(Québec) Le gouvernement Legault envisage d’imiter Ottawa et d’augmenter l’impôt à payer sur les gains en capital. Une telle opération lui permettrait de récolter des centaines de millions de dollars supplémentaires par année, au moment où ses finances sont dans le rouge.

Il faut savoir que Québec a toujours appliqué un traitement fiscal identique à celui d’Ottawa à l’égard des gains en capital, depuis des décennies. Chaque fois que le fédéral a apporté un changement, Québec lui a emboîté le pas.

Le gain en capital est le revenu tiré de la vente d’un bien qui a pris de la valeur comme des actions, des chalets, des résidences secondaires et des plex – on exclut la résidence principale. À l’heure actuelle, on paie de l’impôt, au fédéral comme au provincial, sur la moitié des gains en capital.
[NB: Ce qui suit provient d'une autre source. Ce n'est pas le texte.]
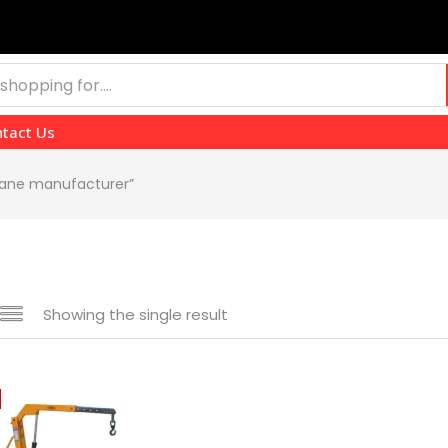
tact Us
crane manufacturer”
Showing the single result
 sale
(139)
gories
gories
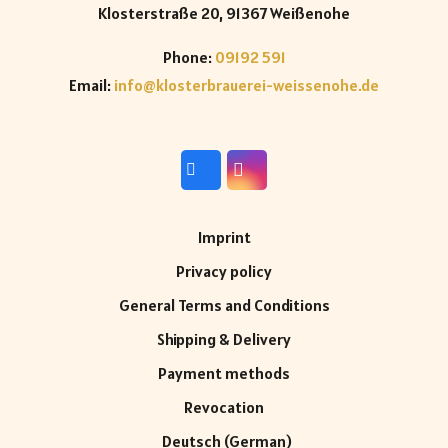
Klosterstraße 20, 91367 Weißenohe
Phone:
09192 591
Email:
info@klosterbrauerei-weissenohe.de
Imprint
Privacy policy
General Terms and Conditions
Shipping & Delivery
Payment methods
Revocation
Deutsch
(
German
)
C’est un traitement préférentiel comparativement à celui appliqué aux revenus de travail.

En vertu du budget fédéral déposé mardi, dès le 25 juin prochain, le taux d’inclusion – la portion du gain en capital qui est imposable – passera de la moitié (50 %) aux deux tiers pour tout ce qui dépasse 250 000 $. Ce changement devrait affecter quelque 40 000 personnes et 307 000 sociétés, d’après les estimations fédérales.
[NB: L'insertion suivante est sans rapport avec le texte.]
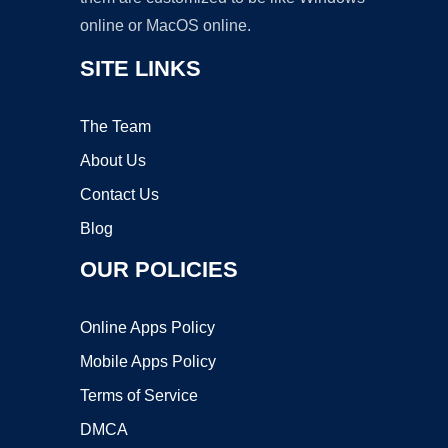
online or MacOS online.
SITE LINKS
The Team
About Us
Contact Us
Blog
OUR POLICIES
Online Apps Policy
Mobile Apps Policy
Terms of Service
DMCA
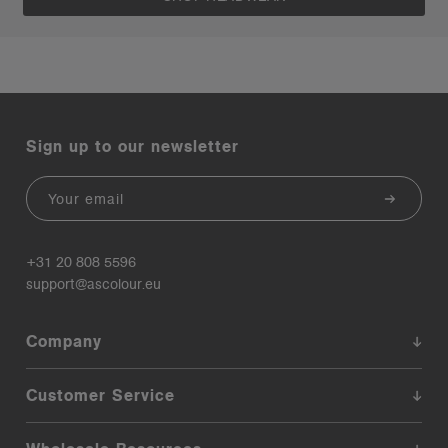
Sign up to our newsletter
Email
+31 20 808 5596
support@ascolour.eu
Company
Customer Service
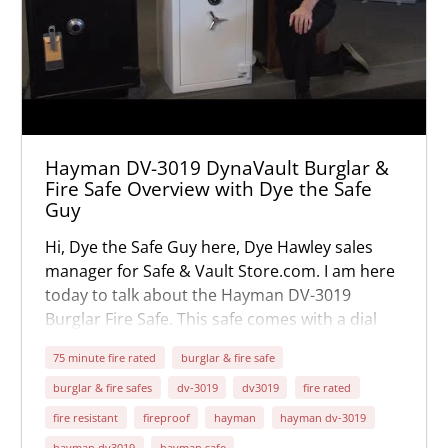
Hayman DV-3019 DynaVault Burglar &
Fire Safe Overview with Dye the Safe
Guy
Hi, Dye the Safe Guy here, Dye Hawley sales
manager for Safe & Vault Store.com. I am here
today to talk about the Hayman DV-3019
Burglar Fire Safe. This safe comes with a dial
combination lock as a standard feature. It's the
75 minute fire rated
burglar & fire safe
Sargent and Greenleaf lock with key locking
burglar & fire safes
dv-3019
dv3019
fire rated
dial. You can also order a digital lock for an
added cost.
fire resistant
fireproof
hayman
hayman dv-3019
hayman dv3019
hayman safe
Le gouvernement Trudeau calcule qu’il récoltera dès la première année 6,9 des 19,4 milliards supplémentaires escomptés en cinq ans.

La Presse a sollicité le cabinet du ministre québécois des Finances, Eric Girard, pour savoir si Québec harmonisera avec le fédéral son taux à 66 %, comme il l’a toujours fait dans le passé. Il a répondu que ce n’était « pas automatique ». « On étudie toujours la pertinence et la nécessité d’harmoniser », a-t-il ajouté. Et c’est ce qu’il fait à l’heure actuelle à la suite du dépôt du budget Freeland.

Avec l’inclusion limitée à 50 % des gains en capital dans l’impôt à payer, Québec s’est privé de 2,4 milliards de dollars au chapitre de l’impôt des particuliers et de 1,7 milliard dans le cas de l’impôt des sociétés en 2023. Si le taux d’inclusion passe à 66 %, on pourrait croire que le gouvernement toucherait plus de 1 milliard supplémentaire. Mais comme Ottawa entend appliquer le nouveau taux à tout gain en capital supérieur à 250 000 $, il est difficile d’arriver à une estimation précise pour Québec, mais ce pourrait être inférieur au milliard. L’opération rapporterait tout de même des centaines de millions de dollars.

Le 12 mars, Eric Girard a déposé un budget affichant un déficit record en chiffre absolu de 11 milliards de dollars. Pour sortir du trou d’ici 2029-2030, deux ans plus tard que prévu, le ministre a affirmé qu’il n’entend pas alourdir le fardeau fiscal. « On vient de baisser les impôts, on ne les remontera pas », avait-il répondu.

Lors des élections de 2012, la Coalition avenir Québec avait promis d’augmenter l’imposition des gains en capital, en faisant passer le taux d’inclusion de 50 % à 75 %. « Pour être capables de financer nos mesures, on demande un effort à tout le monde, entre autres à ceux qui sont un peu plus fortunés », avait dit son chef, François Legault. Cet engagement a par la suite disparu de la liste des promesses caquistes.

Dans une lettre publiée par La Presse récemment, les professeurs Antoine Genest-Grégoire (Chaire de recherche en fiscalité et finances publiques de l’Université de Sherbrooke) et Olivier Jacques (chercheur au CIRANO) ont écrit que « 82 % des gains en capital sont générés par les 10 % les plus riches et 57 % par le top 1 % ».

En 2015, la Commission d’examen sur la fiscalité québécoise, créée par le gouvernement Couillard et présidée par le fiscaliste Luc Godbout, avait recommandé de « revoir le mode d’imposition des gains en capital » afin d’augmenter la ponction fiscale. « Cette révision viserait à traiter plus équitablement les gains en capital, comparativement aux autres sources de revenus », peut-on lire dans son rapport. La Commission ajoutait que Québec devrait se coordonner avec Ottawa pour appliquer une telle mesure.